Product of Array Except Self - LeetCode 238 Solution in python

Product of Array Except Self medium

Problem Statement

Given an integer array nums, return an array answer such that answer[i] is equal to the product of all the elements of nums except nums[i].

The product of any prefix or suffix of nums is guaranteed to fit in a 32-bit integer.

You must write an algorithm that runs in O(n) time and without using the division operation.

Example 1:

Input: nums = [1,2,3,4] Output: [24,12,8,6] Explanation: The product of all the elements of nums except nums[0] is equal to 24. The product of all the elements except nums[1] is equal to 12 etc.

Example 2:

Input: nums = [-1,1,0,-3,3] Output: [0,0,9,0,0]

Steps to Solve:

The key idea is to avoid division. We can achieve this by calculating prefix and suffix products separately and then combining them.

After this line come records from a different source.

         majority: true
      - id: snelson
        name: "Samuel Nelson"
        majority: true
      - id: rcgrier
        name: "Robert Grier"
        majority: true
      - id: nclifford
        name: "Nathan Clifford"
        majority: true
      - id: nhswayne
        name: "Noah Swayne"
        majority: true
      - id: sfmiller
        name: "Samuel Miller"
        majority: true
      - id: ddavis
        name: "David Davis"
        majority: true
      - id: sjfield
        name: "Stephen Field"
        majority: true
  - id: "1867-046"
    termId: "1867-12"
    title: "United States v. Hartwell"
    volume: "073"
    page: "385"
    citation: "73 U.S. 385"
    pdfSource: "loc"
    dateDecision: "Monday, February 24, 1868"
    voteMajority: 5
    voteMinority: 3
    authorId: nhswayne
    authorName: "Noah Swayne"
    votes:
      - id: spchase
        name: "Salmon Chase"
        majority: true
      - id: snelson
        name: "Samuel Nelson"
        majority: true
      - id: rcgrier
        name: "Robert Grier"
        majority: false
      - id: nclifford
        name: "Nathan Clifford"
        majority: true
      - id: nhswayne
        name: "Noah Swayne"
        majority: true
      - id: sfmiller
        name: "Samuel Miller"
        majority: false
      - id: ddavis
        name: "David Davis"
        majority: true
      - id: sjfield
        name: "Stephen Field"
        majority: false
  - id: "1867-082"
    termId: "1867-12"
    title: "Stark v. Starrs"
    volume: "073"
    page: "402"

Initialize: Create two arrays, prefix_products and suffix_products, both of the same size as nums. Initialize prefix_products[0] to 1 and suffix_products[len(nums)-1] to 1.
Calculate Prefix Products: Iterate through nums from left to right. For each index i, prefix_products[i] will store the product of all elements from nums[0] to nums[i-1].
Calculate Suffix Products: Iterate through nums from right to left. For each index i, suffix_products[i] will store the product of all elements from nums[i+1] to nums[len(nums)-1].
Combine: Iterate through nums and for each index i, answer[i] will be the product of prefix_products[i] and suffix_products[i].

Explanation:

This approach works because for each element nums[i], we are essentially multiplying all the elements before it (prefix_products[i]) and all the elements after it (suffix_products[i]). This gives us the product of all elements except nums[i]. The use of prefix and suffix arrays avoids the need for division.

Code (Python):

def productExceptSelf(nums):
    n = len(nums)
    prefix_products = [1] * n
    suffix_products = [1] * n
    answer = [1] * n

    # Calculate prefix products
    for i in range(1, n):
        prefix_products[i] = prefix_products[i-1] * nums[i-1]

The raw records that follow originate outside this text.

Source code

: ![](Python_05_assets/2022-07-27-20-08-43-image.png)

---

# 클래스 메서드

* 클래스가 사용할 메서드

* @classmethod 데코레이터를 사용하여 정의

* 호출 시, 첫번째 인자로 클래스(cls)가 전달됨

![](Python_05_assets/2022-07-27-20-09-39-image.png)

    # Calculate suffix products
    for i in range(n-2, -1, -1):
        suffix_products[i] = suffix_products[i+1] * nums[i+1]

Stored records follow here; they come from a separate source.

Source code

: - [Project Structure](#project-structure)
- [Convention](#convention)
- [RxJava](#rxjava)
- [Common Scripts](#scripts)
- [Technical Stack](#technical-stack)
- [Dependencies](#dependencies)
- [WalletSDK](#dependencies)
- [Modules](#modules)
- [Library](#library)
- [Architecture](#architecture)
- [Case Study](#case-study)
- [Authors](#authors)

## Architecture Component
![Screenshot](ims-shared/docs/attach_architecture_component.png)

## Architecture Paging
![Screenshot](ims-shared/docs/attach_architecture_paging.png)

    # Combine prefix and suffix products
    for i in range(n):
        answer[i] = prefix_products[i] * suffix_products[i]

    return answer

Complexity:

Time Complexity: O(n) - We iterate through the nums array three times.
Space Complexity: O(n) - We use three arrays of size n (prefix_products, suffix_products, answer). We could optimize space to O(1) by directly writing the result into the answer array, but this makes the code a bit harder to understand.